What The Heck Is Natural Gas?

Natural Gas

What: Natural gas is arguably the most useful and safest form of energy that we use every day. Natural gas is made up of hydrogen and carbon and can be found alone or with oil. Natural gas is the most used energy source because it is combustible and burns more cleanly than most other energy sources.

Where: Natural gas is a result of the remains of plants and animals buried and exposed to heat for thousands of years. The soil and rocks that buried these elements compress and transform the once-living organisms into natural gas. The gas molecules live in small holes and cracks in the surrounding rock formations. Once extracted it is processed, reduced and cleaned, and then transported, through pipelines, into our homes.

Fun Fact: When the natural gas is extracted from the earth by-products including ethane, propane, butane, and sulfur come with it and have other uses.

Who: Basically there are three categories of distribution, residential, commercial, and industrial.

Residential: Energy is required in our homes to heat them, cook in them, take showers, dry our clothes and to generate electricity.

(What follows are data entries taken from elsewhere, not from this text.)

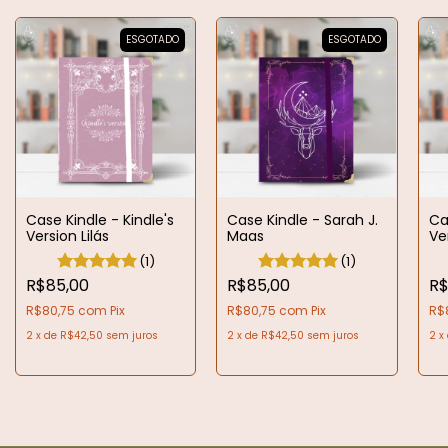
ESGOTADO
ESGOTADO
Case Kindle - Kindle's
Case Kindle - Sarah J.
Ca
Version Lilás
Maas
Ve
(1)
(1)
R$85,00
R$85,00
R$
R$80,75
com
Pix
R$80,75
com
Pix
R$
2
x
de
R$42,50
sem juros
2
x
de
R$42,50
sem juros
2
x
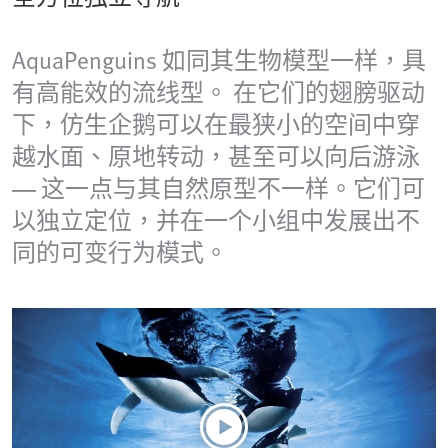
AquaPenguins 如同其生物模型一样，具
有高能效的流线型。 在它们的翅膀驱动
下，仿生企鹅可以在最狭小的空间中穿
越水面、原地转动，甚至可以向后游泳
— 这一点与其自然原型不一样。它们可
以独立定位，并在一个小组中发展出不
同的可变行为模式。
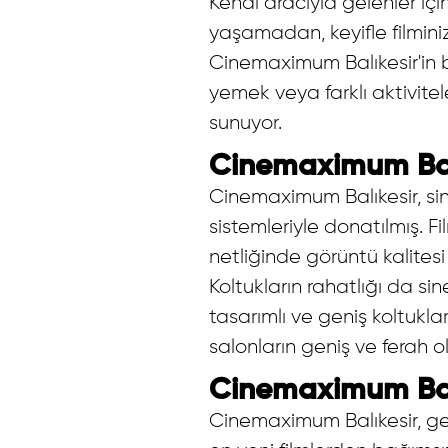
Kendi aracıyla gelenler iç
yaşamadan, keyifle filminiz
Cinemaximum Balıkesir'in b
yemek veya farklı aktivite
sunuyor.
Cinemaximum Balık
Cinemaximum Balıkesir, si
sistemleriyle donatılmış. F
netliğinde görüntü kalitesi v
Koltukların rahatlığı da si
tasarımlı ve geniş koltuklar
salonların geniş ve ferah ol
Cinemaximum Balı
Cinemaximum Balıkesir, gen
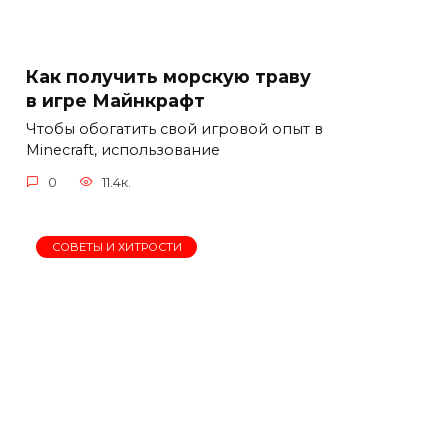
Как получить морскую траву
в игре Майнкрафт
Чтобы обогатить свой игровой опыт в
Minecraft, использование
0
11.4к.
СОВЕТЫ И ХИТРОСТИ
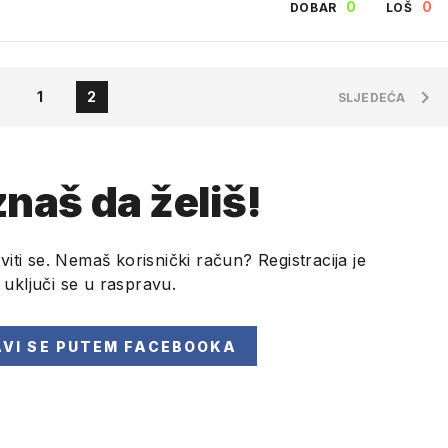
0
0
DOBAR
LOŠ
1
2
SLJEDEĆA
naš da želiš!
viti se. Nemaš korisnički račun? Registracija je
i uključi se u raspravu.
AVI SE
PUTEM FACEBOOKA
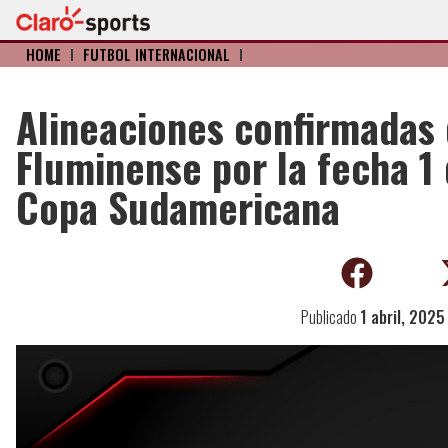
HOME
I
FÚTBOL INTERNACIONAL
I
Alineaciones confirmadas 
Fluminense por la fecha 1 
Copa Sudamericana
Publicado
1 abril, 2025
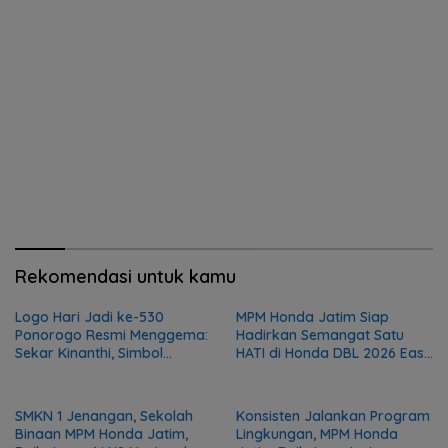
Rekomendasi untuk kamu
Logo Hari Jadi ke-530
MPM Honda Jatim Siap
Ponorogo Resmi Menggema:
Hadirkan Semangat Satu
Sekar Kinanthi, Simbol
HATI di Honda DBL 2026 East
Harmoni dan Langkah Maju
Java Series
SMKN 1 Jenangan, Sekolah
Konsisten Jalankan Program
Binaan MPM Honda Jatim,
Lingkungan, MPM Honda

Money Saver: Natural gas is one of the most cost-efficient forms of energy available.

Commercial: Similarly to residential needs stores, offices, hospitals, schools, and other like enterprises heat and cool their spaces with natural gas. Natural gas also can produce on-site electricity generation. There is greater operational flexibility with natural gas plants than coal plants because they have a quicker range of rapidly heating up or turning down.

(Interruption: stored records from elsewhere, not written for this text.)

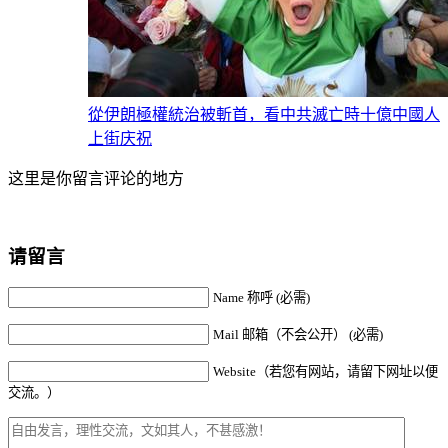
從伊朗極權統治被斬首，看中共滅亡時十億中國人
上街庆祝
这里是你留言评论的地方
请留言
Name 称呼 (必需)
Mail 邮箱（不会公开） (必需)
Website（若您有网站，请留下网址以便
交流。）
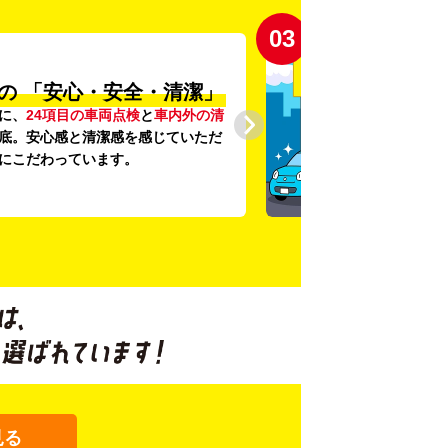
03
の
「安心・安全・清潔」
に、
24項目の車両点検
と
車内外の清
底。安心感と清潔感を感じていただ
にこだわっています。
見る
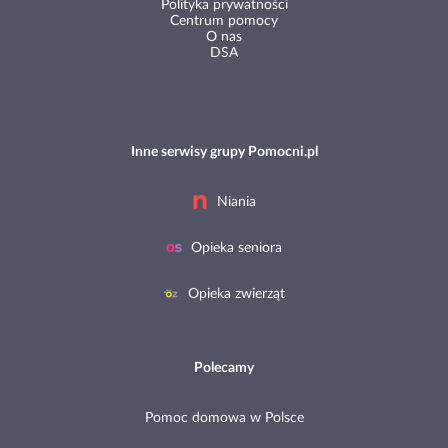
Polityka prywatności
Centrum pomocy
O nas
DSA
Inne serwisy grupy Pomocni.pl
Niania
Opieka seniora
Opieka zwierząt
Polecamy
Pomoc domowa w Polsce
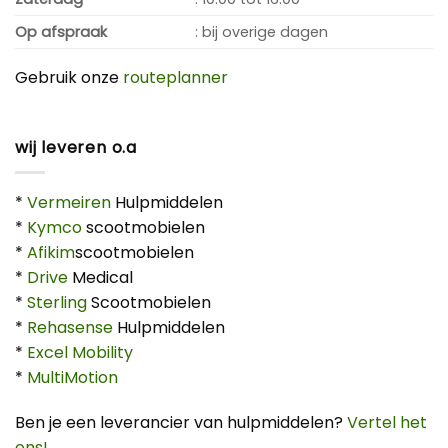
Op afspraak
: bij overige dagen
Gebruik onze
routeplanner
wij leveren o.a
*
Vermeiren
Hulpmiddelen
*
Kymco
scootmobielen
*
Afikim
scootmobielen
*
Drive
Medical
*
Sterling
Scootmobielen
*
Rehasense
Hulpmiddelen
*
Excel Mobility
*
MultiMotion
Ben je een leverancier van hulpmiddelen?
Vertel het
ons!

Money Saver: on-site electrical generation is often less expensive than an off-site generation.

Industrial: Natural gas is used in many different industries such as glass, paper, chemical, plastic, metal, and more.

How: Natural gas travels through a network of interconnected pipelines. These lines pass natural gas quickly and over many miles. Simply put, the pipelines gather the gas after extracted and cleaned, pressurize it, push it out to smaller lines, distribute it and then depressurize it so that we can get the proper amount into our homes and businesses.

Fun Fact: Natural gas is odorless but the distribution companies odorize it so that we can identify when it is on or leaking.